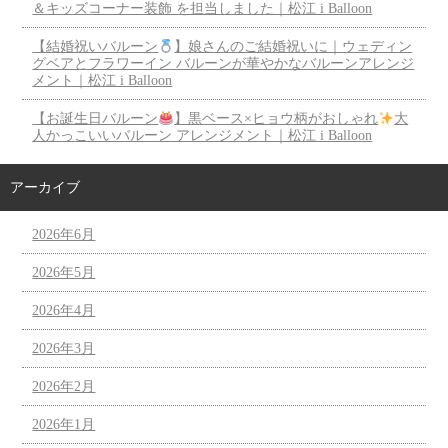
＆キッズコーナー装飾 を担当しました｜松江 i Balloon
【結婚祝いバルーン
】娘さんのご結婚祝いに｜ウェディン
グベアとフラワーイン バルーンが華やかなバルーンアレンジ
メント｜松江 i Balloon
【お誕生日バルーン
】黒ベース×ヒョウ柄がおしゃれ
大
人かっこいいバルーン アレンジメント｜松江 i Balloon
アーカイブ
2026年6月
2026年5月
2026年4月
2026年3月
2026年2月
2026年1月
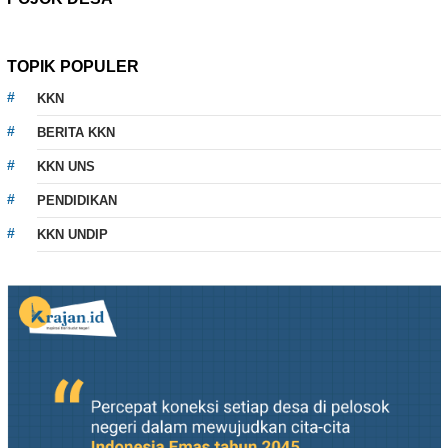
TOPIK POPULER
KKN
BERITA KKN
KKN UNS
PENDIDIKAN
KKN UNDIP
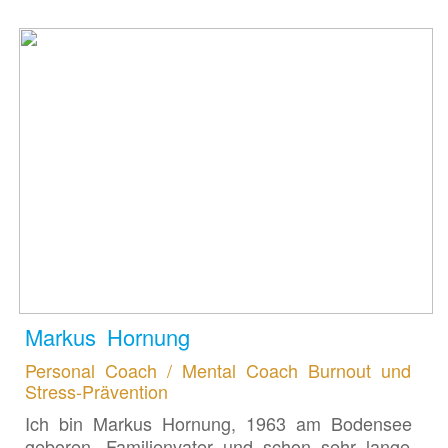
Markus Hornung
Personal Coach / Mental Coach Burnout und
Stress-Prävention
Ich bin Markus Hornung, 1963 am Bodensee
geboren, Familienvater und schon sehr lange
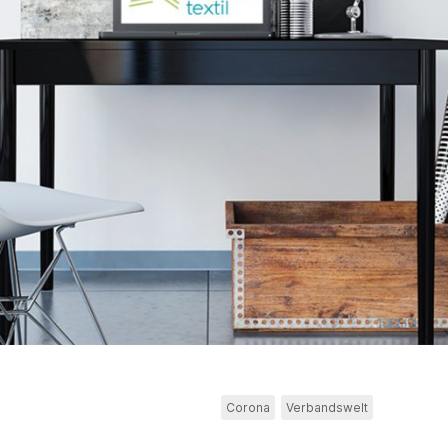
Corona
Verbandswelt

^^^^^^^^^^^^^^^^

练习任务: 改写以上全部记录，将其中每一处“バルーン”都换成“風船”，其余内容一字不改。答案中不要包含图片。

本题解答:
＆キッズコーナー装飾 を担当しました｜松江 i Balloon
【結婚祝い風船
】娘さんのご結婚祝いに｜ウェディン
グベアとフラワーイン 風船が華やかな風船アレンジ
メント｜松江 i Balloon
【お誕生日風船
】黒ベース×ヒョウ柄がおしゃれ
大
人かっこいい風船 アレンジメント｜松江 i Balloon
アーカイブ
2026年6月
2026年5月
2026年4月
2026年3月
2026年2月
2026年1月
TOPIK POPULER
KKN
BERITA KKN
KKN UNS
PENDIDIKAN
KKN UNDIP
Markus Hornung
Personal Coach / Mental Coach Burnout und
Stress-Prävention
Ich bin Markus Hornung, 1963 am Bodensee
geboren, Familienvater und schon sehr lange
Corona
Verbandswelt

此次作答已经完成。